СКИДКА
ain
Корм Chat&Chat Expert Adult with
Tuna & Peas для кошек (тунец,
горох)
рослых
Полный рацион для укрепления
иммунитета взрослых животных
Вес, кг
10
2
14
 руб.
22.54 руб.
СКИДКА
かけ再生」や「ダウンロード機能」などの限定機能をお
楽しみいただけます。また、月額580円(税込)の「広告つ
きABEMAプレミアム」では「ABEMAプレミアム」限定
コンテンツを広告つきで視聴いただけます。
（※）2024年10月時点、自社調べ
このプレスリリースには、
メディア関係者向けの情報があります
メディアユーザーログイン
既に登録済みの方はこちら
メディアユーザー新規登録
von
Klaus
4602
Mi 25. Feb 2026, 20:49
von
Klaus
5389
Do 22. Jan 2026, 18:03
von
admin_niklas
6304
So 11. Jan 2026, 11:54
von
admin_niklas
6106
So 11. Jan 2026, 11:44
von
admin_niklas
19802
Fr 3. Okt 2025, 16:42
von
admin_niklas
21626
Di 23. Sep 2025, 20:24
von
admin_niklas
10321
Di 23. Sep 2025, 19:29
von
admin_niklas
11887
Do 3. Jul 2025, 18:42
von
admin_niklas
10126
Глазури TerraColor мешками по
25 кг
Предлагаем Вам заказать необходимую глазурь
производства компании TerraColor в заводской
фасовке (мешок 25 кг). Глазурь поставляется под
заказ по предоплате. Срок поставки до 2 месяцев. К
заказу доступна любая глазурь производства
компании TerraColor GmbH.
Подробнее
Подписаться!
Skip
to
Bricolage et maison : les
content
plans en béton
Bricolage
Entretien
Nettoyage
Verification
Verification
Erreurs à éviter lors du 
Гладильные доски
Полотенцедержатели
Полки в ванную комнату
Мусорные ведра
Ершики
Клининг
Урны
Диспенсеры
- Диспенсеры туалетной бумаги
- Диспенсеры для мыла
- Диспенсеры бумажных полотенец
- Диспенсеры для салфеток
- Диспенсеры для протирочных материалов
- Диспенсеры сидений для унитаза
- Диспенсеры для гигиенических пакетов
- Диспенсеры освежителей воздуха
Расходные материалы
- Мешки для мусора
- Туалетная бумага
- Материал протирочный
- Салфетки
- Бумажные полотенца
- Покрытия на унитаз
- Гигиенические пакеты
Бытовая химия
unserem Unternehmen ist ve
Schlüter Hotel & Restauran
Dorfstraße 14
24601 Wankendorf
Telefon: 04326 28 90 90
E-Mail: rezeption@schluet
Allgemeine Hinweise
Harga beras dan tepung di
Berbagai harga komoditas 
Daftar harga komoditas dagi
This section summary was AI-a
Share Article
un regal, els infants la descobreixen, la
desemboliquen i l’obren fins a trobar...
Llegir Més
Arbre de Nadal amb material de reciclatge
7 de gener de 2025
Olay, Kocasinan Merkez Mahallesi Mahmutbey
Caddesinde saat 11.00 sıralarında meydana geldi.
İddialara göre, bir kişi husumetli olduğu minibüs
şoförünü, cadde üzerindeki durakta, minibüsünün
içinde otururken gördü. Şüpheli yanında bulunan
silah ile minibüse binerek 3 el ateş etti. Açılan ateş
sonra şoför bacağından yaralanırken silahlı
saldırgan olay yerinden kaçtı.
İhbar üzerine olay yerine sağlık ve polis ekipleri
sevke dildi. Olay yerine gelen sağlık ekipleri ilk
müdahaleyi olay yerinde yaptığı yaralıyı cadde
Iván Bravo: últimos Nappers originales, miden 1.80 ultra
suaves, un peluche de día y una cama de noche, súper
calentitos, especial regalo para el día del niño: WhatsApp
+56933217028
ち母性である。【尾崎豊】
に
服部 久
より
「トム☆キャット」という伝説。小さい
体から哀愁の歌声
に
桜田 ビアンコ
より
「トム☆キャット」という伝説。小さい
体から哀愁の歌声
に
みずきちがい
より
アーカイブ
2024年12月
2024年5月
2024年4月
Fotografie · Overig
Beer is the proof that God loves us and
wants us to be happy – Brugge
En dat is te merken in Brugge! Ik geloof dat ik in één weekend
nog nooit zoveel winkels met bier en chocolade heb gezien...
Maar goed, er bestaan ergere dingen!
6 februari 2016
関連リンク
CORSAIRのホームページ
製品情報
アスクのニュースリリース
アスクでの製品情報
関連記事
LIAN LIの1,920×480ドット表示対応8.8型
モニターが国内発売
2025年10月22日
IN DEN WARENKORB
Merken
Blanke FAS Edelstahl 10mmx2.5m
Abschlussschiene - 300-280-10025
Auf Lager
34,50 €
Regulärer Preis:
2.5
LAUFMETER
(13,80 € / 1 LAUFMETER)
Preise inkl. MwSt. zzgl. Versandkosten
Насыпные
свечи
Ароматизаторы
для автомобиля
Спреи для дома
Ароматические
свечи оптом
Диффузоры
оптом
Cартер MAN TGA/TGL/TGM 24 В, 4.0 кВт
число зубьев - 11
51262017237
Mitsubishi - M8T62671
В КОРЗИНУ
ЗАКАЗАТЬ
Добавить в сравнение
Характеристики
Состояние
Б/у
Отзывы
+ + +
§ **ASSIGNED TASK**: Your task is to output the full set of records exactly as presented.

§ **PROBLEM SOLUTION**:
СКИДКА
ain
Корм Chat&Chat Expert Adult with
Tuna & Peas для кошек (тунец,
горох)
рослых
Полный рацион для укрепления
иммунитета взрослых животных
Вес, кг
10
2
14
 руб.
22.54 руб.
СКИДКА
かけ再生」や「ダウンロード機能」などの限定機能をお
楽しみいただけます。また、月額580円(税込)の「広告つ
きABEMAプレミアム」では「ABEMAプレミアム」限定
コンテンツを広告つきで視聴いただけます。
（※）2024年10月時点、自社調べ
このプレスリリースには、
メディア関係者向けの情報があります
メディアユーザーログイン
既に登録済みの方はこちら
メディアユーザー新規登録
von
Klaus
4602
Mi 25. Feb 2026, 20:49
von
Klaus
5389
Do 22. Jan 2026, 18:03
von
admin_niklas
6304
So 11. Jan 2026, 11:54
von
admin_niklas
6106
So 11. Jan 2026, 11:44
von
admin_niklas
19802
Fr 3. Okt 2025, 16:42
von
admin_niklas
21626
Di 23. Sep 2025, 20:24
von
admin_niklas
10321
Di 23. Sep 2025, 19:29
von
admin_niklas
11887
Do 3. Jul 2025, 18:42
von
admin_niklas
10126
Глазури TerraColor мешками по
25 кг
Предлагаем Вам заказать необходимую глазурь
производства компании TerraColor в заводской
фасовке (мешок 25 кг). Глазурь поставляется под
заказ по предоплате. Срок поставки до 2 месяцев. К
заказу доступна любая глазурь производства
компании TerraColor GmbH.
Подробнее
Подписаться!
Skip
to
Bricolage et maison : les
content
plans en béton
Bricolage
Entretien
Nettoyage
Verification
Verification
Erreurs à éviter lors du 
Гладильные доски
Полотенцедержатели
Полки в ванную комнату
Мусорные ведра
Ершики
Клининг
Урны
Диспенсеры
- Диспенсеры туалетной бумаги
- Диспенсеры для мыла
- Диспенсеры бумажных полотенец
- Диспенсеры для салфеток
- Диспенсеры для протирочных материалов
- Диспенсеры сидений для унитаза
- Диспенсеры для гигиенических пакетов
- Диспенсеры освежителей воздуха
Расходные материалы
- Мешки для мусора
- Туалетная бумага
- Материал протирочный
- Салфетки
- Бумажные полотенца
- Покрытия на унитаз
- Гигиенические пакеты
Бытовая химия
unserem Unternehmen ist ve
Schlüter Hotel & Restauran
Dorfstraße 14
24601 Wankendorf
Telefon: 04326 28 90 90
E-Mail: rezeption@schluet
Allgemeine Hinweise
Harga beras dan tepung di
Berbagai harga komoditas 
Daftar harga komoditas dagi
This section summary was AI-a
Share Article
un regal, els infants la descobreixen, la
desemboliquen i l’obren fins a trobar...
Llegir Més
Arbre de Nadal amb material de reciclatge
7 de gener de 2025
Olay, Kocasinan Merkez Mahallesi Mahmutbey
Caddesinde saat 11.00 sıralarında meydana geldi.
İddialara göre, bir kişi husumetli olduğu minibüs
şoförünü, cadde üzerindeki durakta, minibüsünün
içinde otururken gördü. Şüpheli yanında bulunan
silah ile minibüse binerek 3 el ateş etti. Açılan ateş
sonra şoför bacağından yaralanırken silahlı
saldırgan olay yerinden kaçtı.
İhbar üzerine olay yerine sağlık ve polis ekipleri
sevke dildi. Olay yerine gelen sağlık ekipleri ilk
müdahaleyi olay yerinde yaptığı yaralıyı cadde
Iván Bravo: últimos Nappers originales, miden 1.80 ultra
suaves, un peluche de día y una cama de noche, súper
calentitos, especial regalo para el día del niño: WhatsApp
+56933217028
ち母性である。【尾崎豊】
に
服部 久
より
「トム☆キャット」という伝説。小さい
体から哀愁の歌声
に
桜田 ビアンコ
より
「トム☆キャット」という伝説。小さい
体から哀愁の歌声
に
みずきちがい
より
アーカイブ
2024年12月
2024年5月
2024年4月
Fotografie · Overig
Beer is the proof that God loves us and
wants us to be happy – Brugge
En dat is te merken in Brugge! Ik geloof dat ik in één weekend
nog nooit zoveel winkels met bier en chocolade heb gezien...
Maar goed, er bestaan ergere dingen!
6 februari 2016
関連リンク
CORSAIRのホームページ
製品情報
アスクのニュースリリース
アスクでの製品情報
関連記事
LIAN LIの1,920×480ドット表示対応8.8型
モニターが国内発売
2025年10月22日
IN DEN WARENKORB
Merken
Blanke FAS Edelstahl 10mmx2.5m
Abschlussschiene - 300-280-10025
Auf Lager
34,50 €
Regulärer Preis:
2.5
LAUFMETER
(13,80 € / 1 LAUFMETER)
Preise inkl. MwSt. zzgl. Versandkosten
Насыпные
свечи
Ароматизаторы
для автомобиля
Спреи для дома
Ароматические
свечи оптом
Диффузоры
оптом
Cартер MAN TGA/TGL/TGM 24 В, 4.0 кВт
число зубьев - 11
51262017237
Mitsubishi - M8T62671
В КОРЗИНУ
ЗАКАЗАТЬ
Добавить в сравнение
Характеристики
Состояние
Б/у
Отзывы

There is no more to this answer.